Surgical Procedures for Diagnosing a Brain Tumor

When diagnosing a brain tumor, it is also important to be able to directly examine the tissues of the tumor. This is done by extracting some of the tumor cells in a procedure called a biopsy. The biopsy is sometimes carried out in advance of surgery using only a needle to extract the cells under local anaesthesia. But most often, the biopsy is done at the same time that the neurosurgeon operates to remove the tumor. 

Once the tumor cells are obtained for a biopsy, a neuropathologist can immediately examine them under an extremely powerful microscope to provide the medical team with a highly accurate description of the cells found in the tumor.

The more detailed and accurate a diagnosis you can receive, the more specialized the treatment can be, resulting in the most hopeful prognosis.

Helping You Understand Your Diagnosis

In addition to naming the type of tumor you have, the tumor will be explained according to its severity, location and impact on your quality of life.
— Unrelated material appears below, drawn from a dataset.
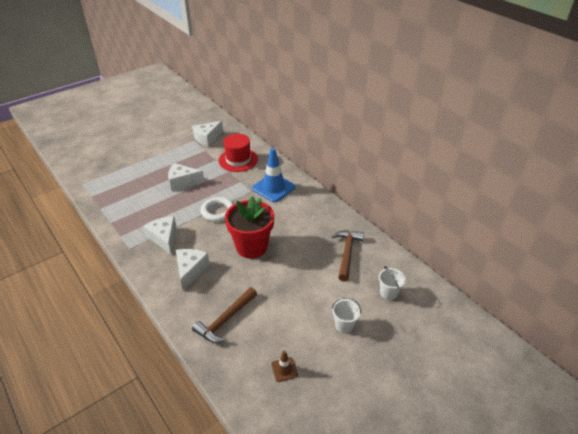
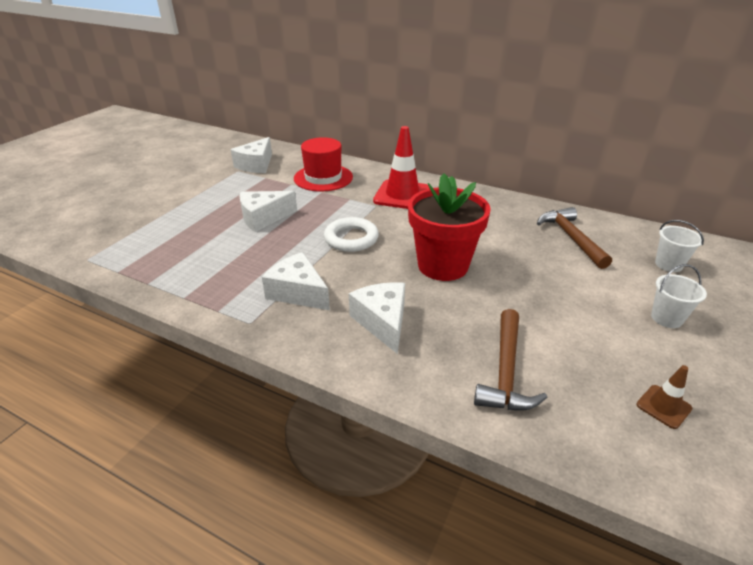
camera: 25 degrees left, 5 degrees down
blue traffic cone [252,148,296,202] -> red traffic cone [373,126,430,209]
Brain tumors are often given a grade as well as a name, using the following grading system. The grade of a tumor is based on how abnormal the cancer cells look under a microscope and how quickly the tumor is likely to grow and spread.

  • Grade I (low-grade) — The tumor grows slowly, has cells that look a lot like normal cells, and rarely spreads into nearby tissues. It may be possible to remove the entire tumor by neurosurgery.
  • Grade II — The tumor grows slowly, but may spread into nearby tissue and may recur (come back). Some tumors may become a higher-grade tumor over time.
  • Grade III — The tumor grows quickly, is likely to spread into nearby tissue, and the tumor cells look very different from normal cells.
  • Grade IV (high-grade) — The tumor grows and spreads very quickly and the cells do not look like normal cells. There may be areas of dead cells in the tumor. Grade IV brain tumors are harder to cure than lower-grade tumors.

Learn more about different kinds of brain tumors »

Stanford’s Multidisciplinary Brain Tumor Board – Where the Experts Share their Most Complex Cases

At the weekly Tumor Board meetings, the brain tumor physicians come together to discuss the diagnosis and treatment for their most complex cases. They share their insights and expertise in this interdisciplinary setting to ensure that the most appropriate, research driven diagnosis and treatment decisions are made for each of their patients.